In a small way, I adopted a playing style from Dustin at GiftsforGeeks which is that every 'bad' roll you make, or bad bit of luck that's going against you is simply adding to the Karma pot for later in the game. This Jedi-mind-trick is very helpful in distancing you from the losses, and helped me focus on the objectives. And you know what, the number of times I've rolled say 6 hits from 24 dice on a 4+ to hit, only to have every single dice wound on a 5+ ... needless to say - watch for the Karma.

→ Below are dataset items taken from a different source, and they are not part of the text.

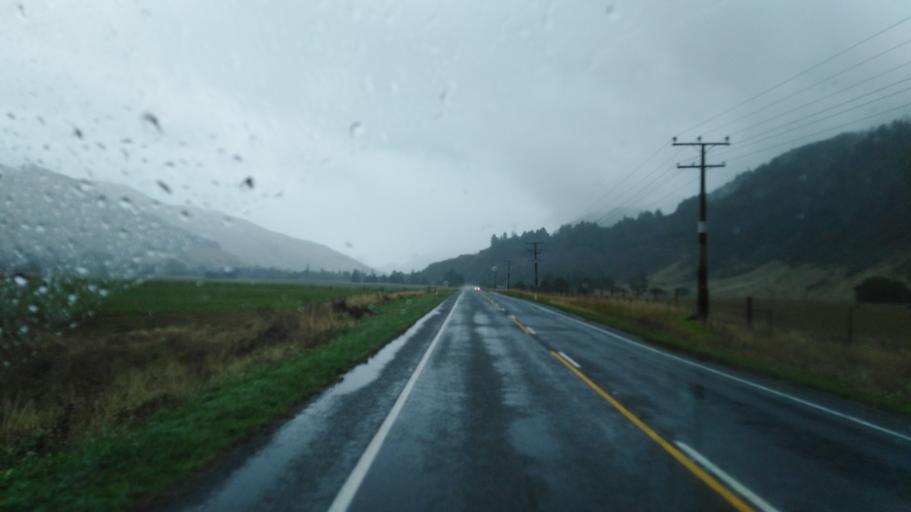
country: NZ
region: Marlborough
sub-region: Marlborough District
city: Picton
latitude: -41.3213
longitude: 173.7643
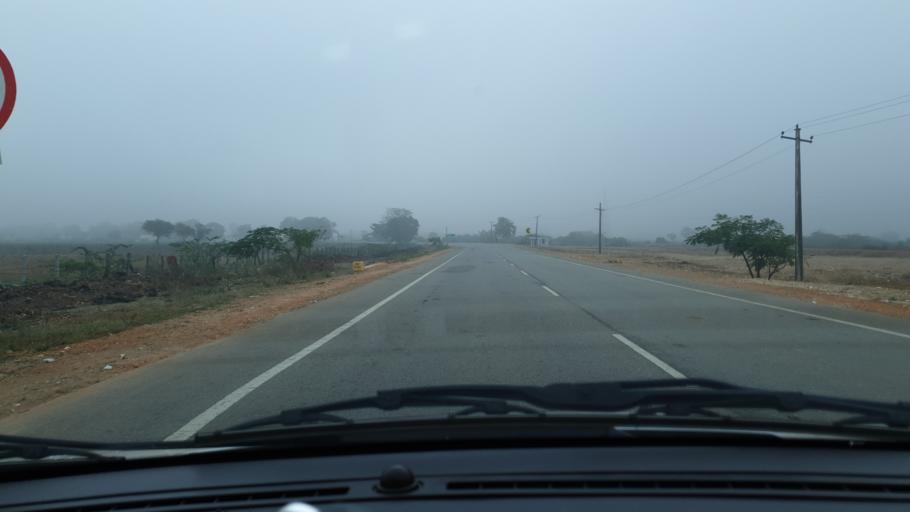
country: IN
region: Telangana
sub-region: Nalgonda
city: Devarkonda
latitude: 16.6315
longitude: 78.6081
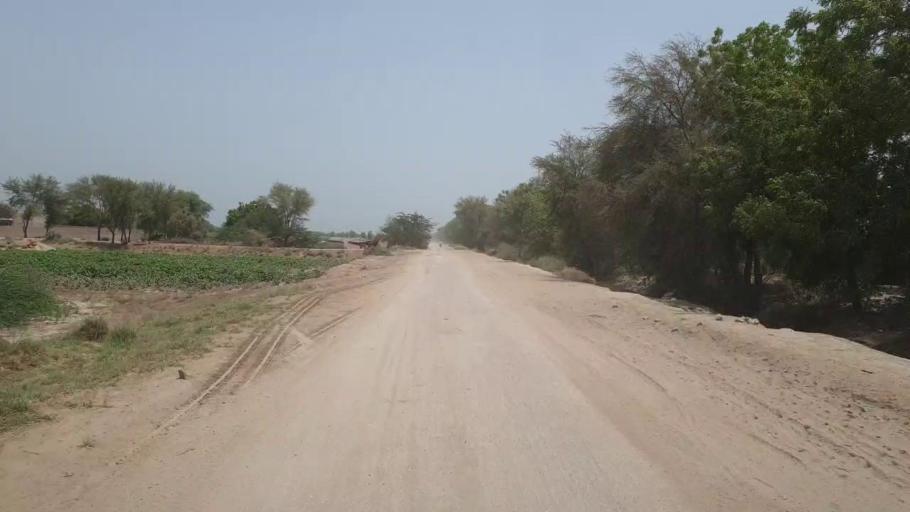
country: PK
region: Sindh
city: Nawabshah
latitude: 26.3216
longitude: 68.2976
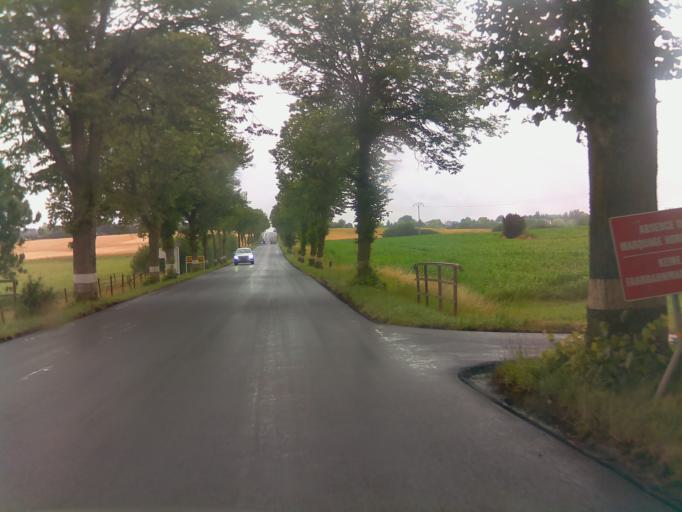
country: LU
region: Luxembourg
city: Bergem
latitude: 49.5180
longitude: 6.0579
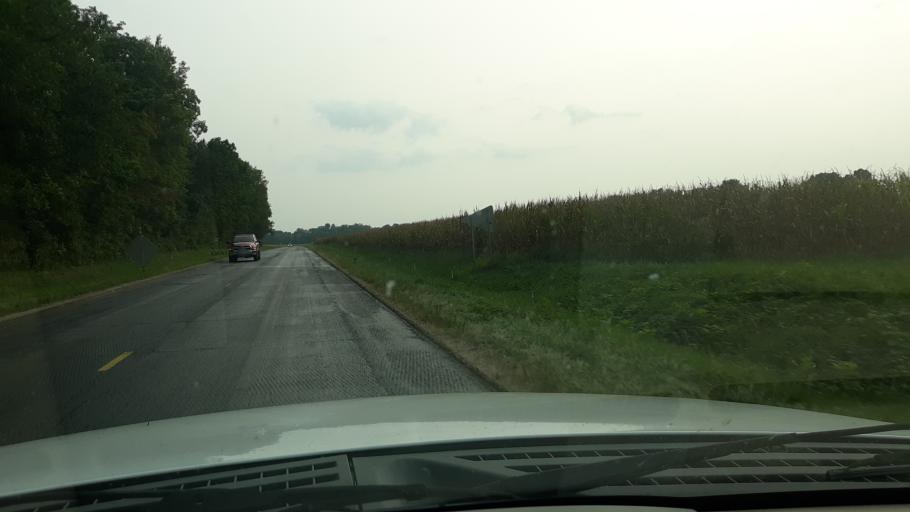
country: US
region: Illinois
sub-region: Edwards County
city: Grayville
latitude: 38.2848
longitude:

On a personal side, my game was actually improving dramatically as I focused more on playing well and less on 'HAVING TO WIN'. Meanwhile, I was frustrated that my now 'occassional' games with the bro were still degenerating into anarchy and snappingly snide recriminations. It seemed like we were locked in, despite my changes. I felt a bit like he still wanted to engage me in a 'head-to-head' and despite my desire not to, there were too many buttons to push, too many mismeasurements. And despite (or maybe because of) all this, I was winning, which didn't help matters. So instead of having enjoyable games, I was getting shouted at for tabling him.
Needless to say, my helpful advice on relaxing, sportsmanship and gameplay wasn't appreciated ... at all.
The next stage of the development was Apocalypse. 8 players fielding 2000 pts was total confusion, total carnage. In my first game, I lost many men through dice rolls I never witnessed and movement was really an irrelevance (as the board was over a mile long ... no really!) - something snapped inside me, my desire to control the game... Needless to say I love the game, and thoroughly enjoyed being a small part in the calamity that followed.
It took 3 such APOC games to actually get a decent game and win something... but I was having so much fun.
So I'm playing 'friends' mostly now, not family (although Kim and I still kick out a game sometimes) and I am 'converting' other mates to the 'small plastic men' sport.
I'm a bigger fan of W40k than ever now - I thoroughly enjoy it, it is my major hobby - and importantly, its taught me a lot.
A lot about being a sportsman.
What's next? I'd like to try a tournament. Since I've now improved my ability to take a spanking well, I'd like to get spanked 6 times in a day! Ohh ... kinky!